Wie ihn bloß nennen, wie fassen, diesen im Privaten, Politischen und vor allem im Schreiben eckigen und oft aneckenden Menschen? Schriftsteller, Dichter, Dramatiker, Romancier oder besser: Wort-Maniker, Magier, Sprachbe- und Sprachversessener? Im Anfang war das Wort und wird es immerdar sein. Zunächst das tastende Experiment damit („Die Hornissen“), kurz darauf die theaterreife Provokation („Publikumsbeschimpfung“).

In den literarischen Mainstream katapultierte sich das ebenso introvertierte wie rabiate Enfant terrible ausgerechnet mit der waidwunden Moritat über die Mutter: „Wunschloses Unglück“. In den Theaterolymp galoppiert ist Handke dann mit seinem „Ritt über den Bodensee“ (1971), der ihm auch in seiner Wahlheimat Frankreich zu großer Bekanntheit und Anerkennung verhalf.

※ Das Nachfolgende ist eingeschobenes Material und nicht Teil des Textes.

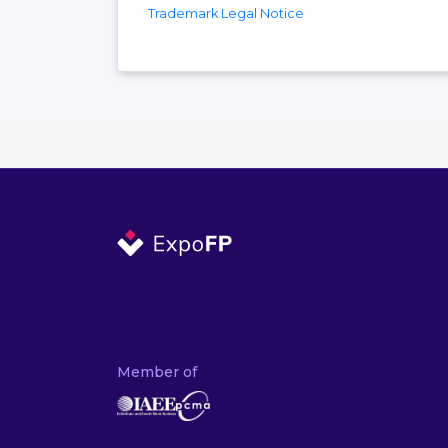
Trademark Legal Notice
Member of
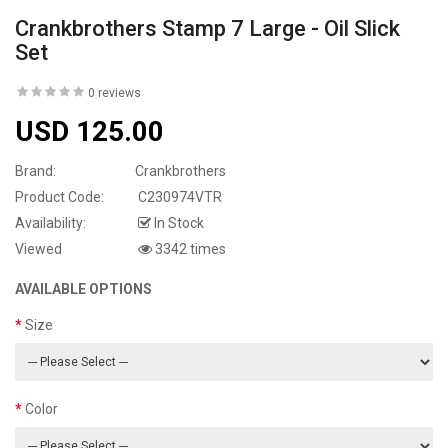
Crankbrothers Stamp 7 Large - Oil Slick
Set
0 reviews
USD 125.00
Brand:
Crankbrothers
Product Code:
C230974VTR
Availability:
In Stock
Viewed
3342 times
AVAILABLE OPTIONS
Size
Color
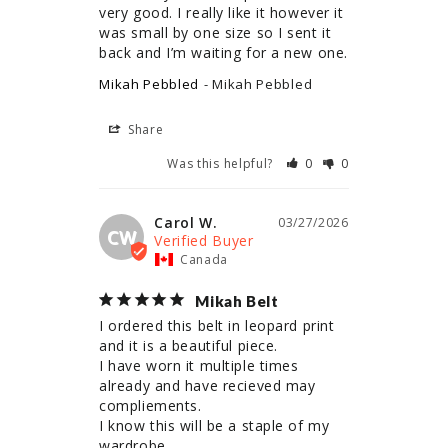
very good. I really like it however it 
was small by one size so I sent it 
back and I’m waiting for a new one.
Mikah Pebbled
Mikah Pebbled
Share
Was this helpful?
0
0
Carol W.
03/27/2026
CW
Canada
Mikah Belt
I ordered this belt in leopard print 
and it is a beautiful piece.

I have worn it multiple times 
already and have recieved may 
compliements.

I know this will be a staple of my 
wardrobe.
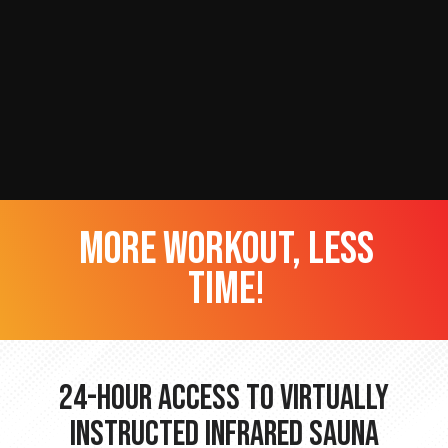
more workout, less
time!
24-hour Access to Virtually
Instructed Infrared Sauna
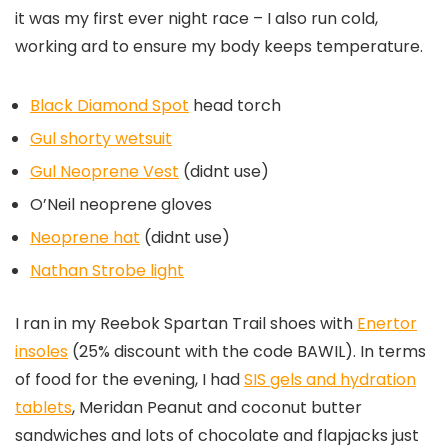
it was my first ever night race – I also run cold,
working ard to ensure my body keeps temperature.
Black Diamond Spot
head torch
Gul shorty wetsuit
Gul Neoprene Vest
(didnt use)
O’Neil neoprene gloves
Neoprene hat
(didnt use)
Nathan Strobe light
I ran in my Reebok Spartan Trail shoes with
Enertor
insoles
(25% discount with the code BAWIL). In terms
of food for the evening, I had
SIS gels and hydration
tablets
, Meridan Peanut and coconut butter
sandwiches and lots of chocolate and flapjacks just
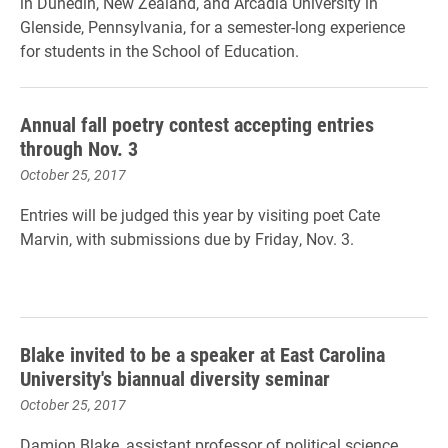
in Dunedin, New Zealand, and Arcadia University in
Glenside, Pennsylvania, for a semester-long experience
for students in the School of Education.
Annual fall poetry contest accepting entries
through Nov. 3
October 25, 2017
Entries will be judged this year by visiting poet Cate
Marvin, with submissions due by Friday, Nov. 3.
Blake invited to be a speaker at East Carolina
University's biannual diversity seminar
October 25, 2017
Damion Blake, assistant professor of political science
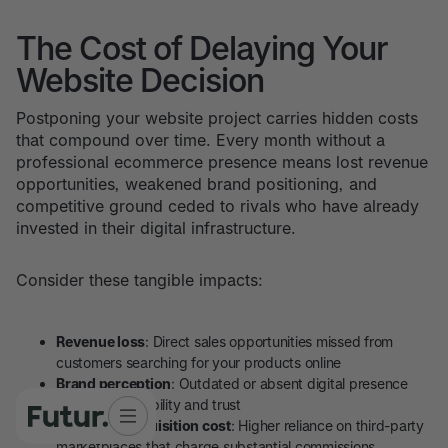
The Cost of Delaying Your
Website Decision
Postponing your website project carries hidden costs
that compound over time. Every month without a
professional ecommerce presence means lost revenue
opportunities, weakened brand positioning, and
competitive ground ceded to rivals who have already
invested in their digital infrastructure.
Consider these tangible impacts:
Revenue loss
: Direct sales opportunities missed from
customers searching for your products online
Brand perception
: Outdated or absent digital presence
damages credibility and trust
Customer acquisition cost
: Higher reliance on third-party
marketplaces that charge substantial commissions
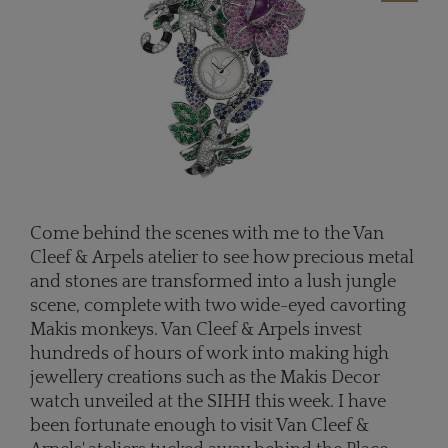
Come behind the scenes with me to the Van
Cleef & Arpels atelier to see how precious metal
and stones are transformed into a lush jungle
scene, complete with two wide-eyed cavorting
Makis monkeys. Van Cleef & Arpels invest
hundreds of hours of work into making high
jewellery creations such as the Makis Decor
watch unveiled at the SIHH this week. I have
been fortunate enough to visit Van Cleef &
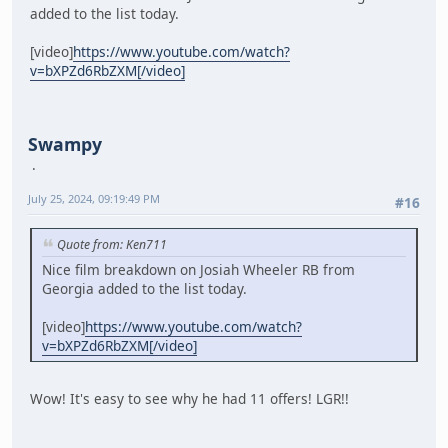
added to the list today.
[video]
https://www.youtube.com/watch?
v=bXPZd6RbZXM[/video]
Swampy
July 25, 2024, 09:19:49 PM
#16
Quote from: Ken711
Nice film breakdown on Josiah Wheeler RB from
Georgia added to the list today.
[video]
https://www.youtube.com/watch?
v=bXPZd6RbZXM[/video]
Wow! It's easy to see why he had 11 offers! LGR!!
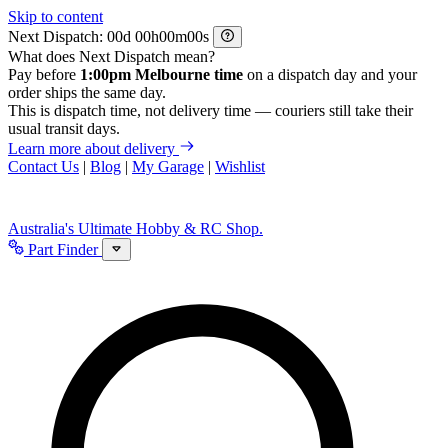
Skip to content
Next Dispatch:
d
h
m
s
What does Next Dispatch mean?
Pay before
1:00pm Melbourne time
on a dispatch day and your
order ships the same day.
This is dispatch time, not delivery time — couriers still take their
usual transit days.
Learn more about delivery
Contact Us
|
Blog
|
My Garage
|
Wishlist
Australia's Ultimate Hobby & RC Shop.
Part Finder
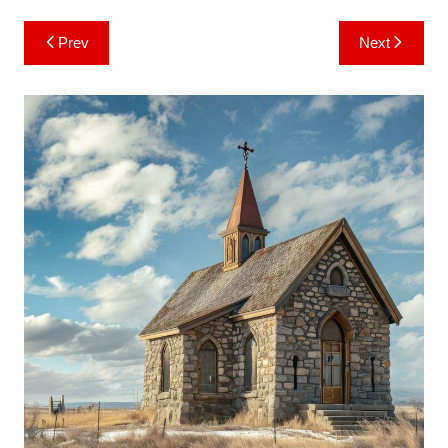
Post
Prev
Next
navigation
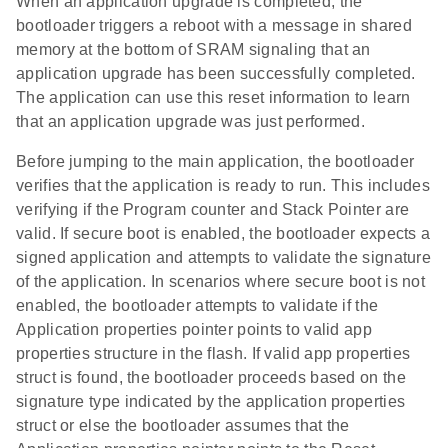
When an application upgrade is completed, the
bootloader triggers a reboot with a message in shared
memory at the bottom of SRAM signaling that an
application upgrade has been successfully completed.
The application can use this reset information to learn
that an application upgrade was just performed.
Before jumping to the main application, the bootloader
verifies that the application is ready to run. This includes
verifying if the Program counter and Stack Pointer are
valid. If secure boot is enabled, the bootloader expects a
signed application and attempts to validate the signature
of the application. In scenarios where secure boot is not
enabled, the bootloader attempts to validate if the
Application properties pointer points to valid app
properties structure in the flash. If valid app properties
struct is found, the bootloader proceeds based on the
signature type indicated by the application properties
struct or else the bootloader assumes that the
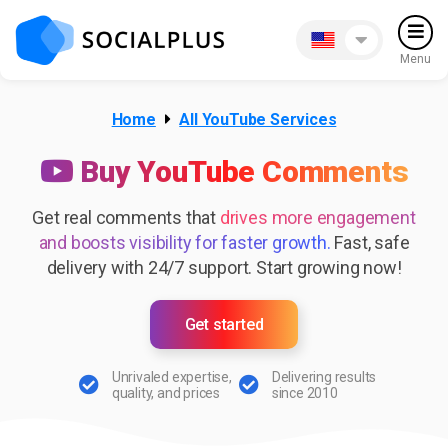
Menu
Home
All YouTube Services
Buy YouTube Comments
Get real comments that
drives more engagement
and boosts visibility for faster growth.
Fast, safe
delivery with 24/7 support. Start growing now!
Get started
Unrivaled expertise,
Delivering results
quality, and prices
since 2010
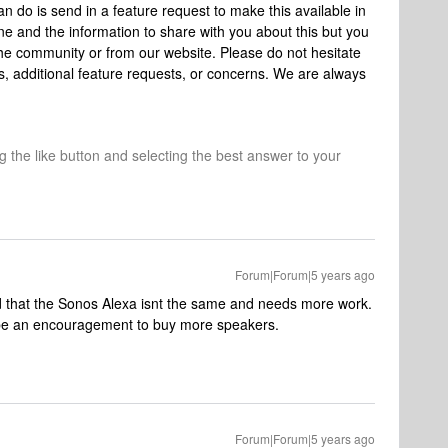
n do is send in a feature request to make this available in
e and the information to share with you about this but you
e community or from our website. Please do not hesitate
ns, additional feature requests, or concerns. We are always
ng the like button and selecting the best answer to your
Forum|Forum|5 years ago
d that the Sonos Alexa isnt the same and needs more work.
 be an encouragement to buy more speakers.
Forum|Forum|5 years ago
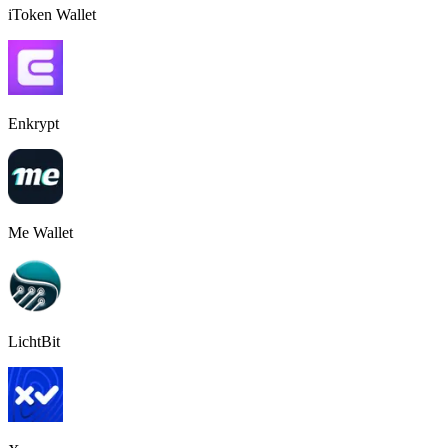
iToken Wallet
Enkrypt
Me Wallet
LichtBit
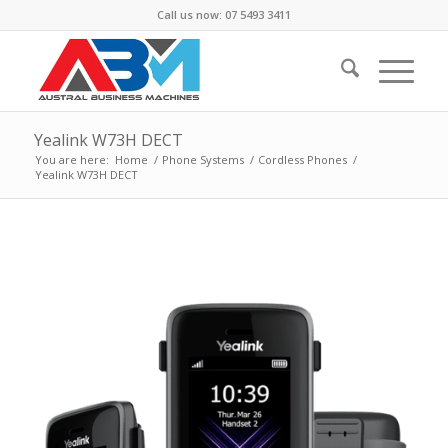
Call us now: 07 5493 3411
Yealink W73H DECT
You are here:
Home
/
Phone Systems
/
Cordless Phones
/
Yealink W73H DECT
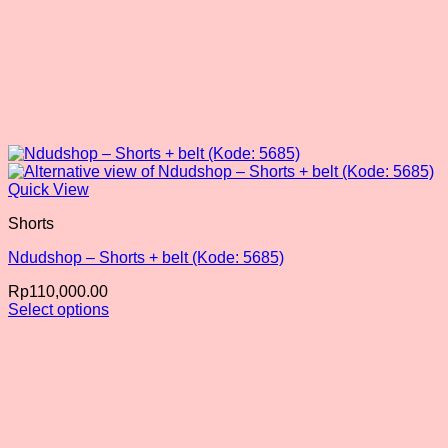
Quick View
Shorts
Ndudshop – Shorts + belt (Kode: 5685)
Rp
110,000.00
Select options
This
product
has
multiple
variants.
The
options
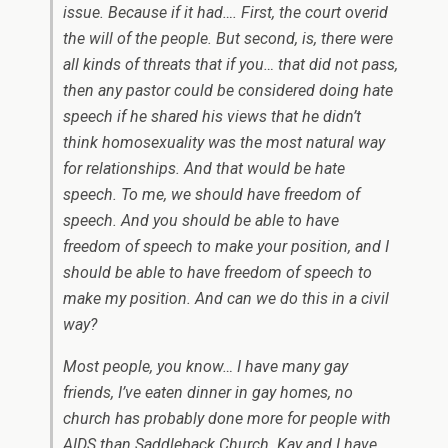
issue. Because if it had…. First, the court overid
the will of the people. But second, is, there were
all kinds of threats that if you… that did not pass,
then any pastor could be considered doing hate
speech if he shared his views that he didn’t
think homosexuality was the most natural way
for relationships. And that would be hate
speech. To me, we should have freedom of
speech. And you should be able to have
freedom of speech to make your position, and I
should be able to have freedom of speech to
make my position. And can we do this in a civil
way?
Most people, you know… I have many gay
friends, I’ve eaten dinner in gay homes, no
church has probably done more for people with
AIDS than Saddleback Church. Kay and I have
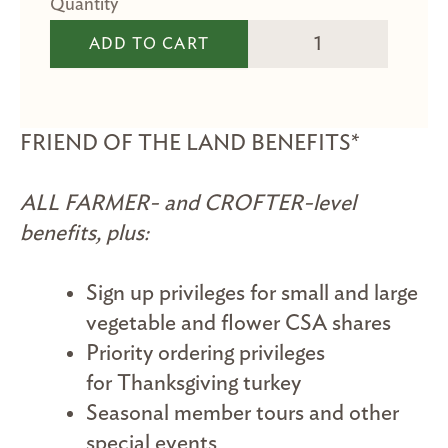
Friend of the Land M
ADD TO CART
FRIEND OF THE LAND BENEFITS*
ALL FARMER- and CROFTER-level
benefits, plus:
Sign up privileges for small and large
vegetable and flower CSA shares
Priority ordering privileges
for Thanksgiving turkey
Seasonal member tours and other
special events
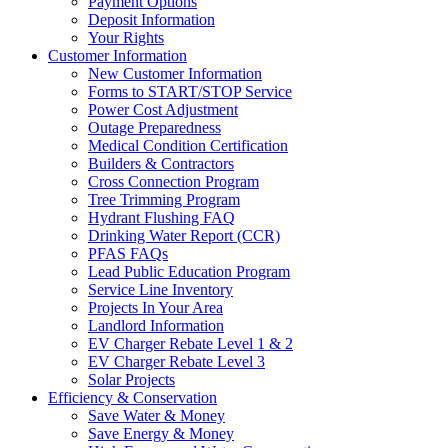
Payment Options
Deposit Information
Your Rights
Customer Information
New Customer Information
Forms to START/STOP Service
Power Cost Adjustment
Outage Preparedness
Medical Condition Certification
Builders & Contractors
Cross Connection Program
Tree Trimming Program
Hydrant Flushing FAQ
Drinking Water Report (CCR)
PFAS FAQs
Lead Public Education Program
Service Line Inventory
Projects In Your Area
Landlord Information
EV Charger Rebate Level 1 & 2
EV Charger Rebate Level 3
Solar Projects
Efficiency & Conservation
Save Water & Money
Save Energy & Money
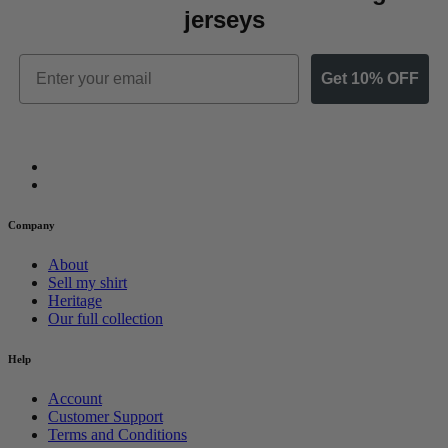
jerseys
Email
Get 10% OFF
Company
About
Sell my shirt
Heritage
Our full collection
Help
Account
Customer Support
Terms and Conditions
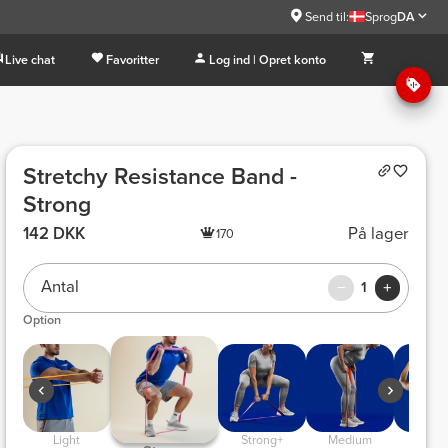
Send til:
Sprog
DA
Live chat
Favoritter
Log ind | Opret konto
Stretchy Resistance Band -
Strong
142 DKK
På lager
170
Antal
1
Option
 Light 
 Strong+ 
 Medium 
 Very L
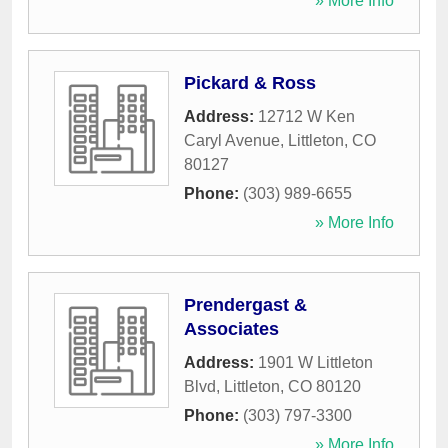
» More Info
Pickard & Ross
Address:
12712 W Ken
Caryl Avenue
,
Littleton
,
CO
80127
Phone:
(303) 989-6655
» More Info
Prendergast &
Associates
Address:
1901 W Littleton
Blvd
,
Littleton
,
CO
80120
Phone:
(303) 797-3300
» More Info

Um diese Zeit begann Handke auch mit jenen Aufzeichnungen – einer Mischung aus Arbeitsjournal und intimem Tagebuch –, die zum Besten und Schönsten in seinem ausufernden Schreibkosmos gehören.

In seinem Werkstättenmeisterstück „Das Gewicht der Welt“ verlieh er dem nur scheinbar Beiläufigen jene Relevanz, die ihm gebührt. Vergleiche mit Kafkas Tagebüchern waren und sind da nicht zu hochgegriffen. Es folgten schwergewichtige Romane, Erzählungen und Stücke, es folgten aber auch weniger leidenschaftliche Mittelgewicht-Beziehungen mit seiner Sprachgeliebten. Handke ruhte nie. Weder in sich noch in seiner Kunst. Mitunter nahm ihm das Kreiseln um das eigene Ego den Atem und die Orientierung. Aber ganz groß wurde der Schreiber Handke immer dann, wenn es dem Menschen Handke gelang, sich kleinzumachen und über die apodiktische Aussage den tastenden, fast demütigen „Versuch“ zu stellen. In seinen Versuchen über die Müdigkeit, die Jukebox, den geglückten Tag sind ihm mühelos beglückende Alltagsmeditationen aus dem Stift geflossen.

Auf der großen Bühne der Literatureitelkeiten musste Peter Handke freilich den Typus „Popstar“ geben, mit allen dazugehörigen Posen und Possen. Mehr als 11.400 Seiten umfasst die vom Suhrkamp-Verlag herausgegebene „Handke Bibliothek“, in der alles enthalten ist, was er je in Buchform veröffentlicht hat. Die Schubladisierungen hat Handke teils genossen, teil lustvoll dagegen angekämpft; mit der schärfsten Waffe, die ihm zur Verfügung steht: dem Wort. Seine monumentale Zumutung „Mein Jahr in der Niemandsbucht“ ist eine grandiose Provokation auf 1066 Seiten. Kaum Handlung, wenige Menschen, archaische Sprachlandschaften. Der Popstar verzichtet auf die Songs und setzt auf die Macht des Sounds.

Die störrische, aggressive Weigerung, anerkannte politische Wahrheiten und Fakten zu akzeptieren, führte zu jenem Aufruhr, der bis heute an Handke klebt. 1996 sorgte der Kärntner mit slowenischen Wurzeln mit seiner pro-serbischen Haltung in den Konflikten/Kriegen am Balkan und dem Reisebericht „Eine winterliche Reise zu den Flüssen Donau, Save, Morawa und Drina oder Gerechtigkeit für Serbien“ (1996) für einen Skandal. Dieser wuchs sich zehn Jahre später, als er bei der Beerdigung des in Den Haag als Kriegsverbrecher vor Gericht gestellten Serbenführers Slobodan Milosevic eine Rede hielt, zur ungustiösen Affäre aus.

Das Gewicht der Welt wieder ausbalanciert hat Handke mit seinen Übersetzungen; diesfalls völkerverbindend, nicht völkerspaltend. Er hat nicht nur die Bücher der slowenischsprachigen Kärntner Dichter Gustav Janus und Florjan Lipus den deutschsprachigen Lesern nahegebracht. Auch Autoren wie Emmanuel Bove oder Walker Percy wurden von ihm kongenial ins Deutsche übertragen. Ein weiterer Beweis dafür, in welcher Welt sich Peter Handke ohne große Verletzungsgefahr bewegen kann: jener des Wortes, des literarischen Wortes.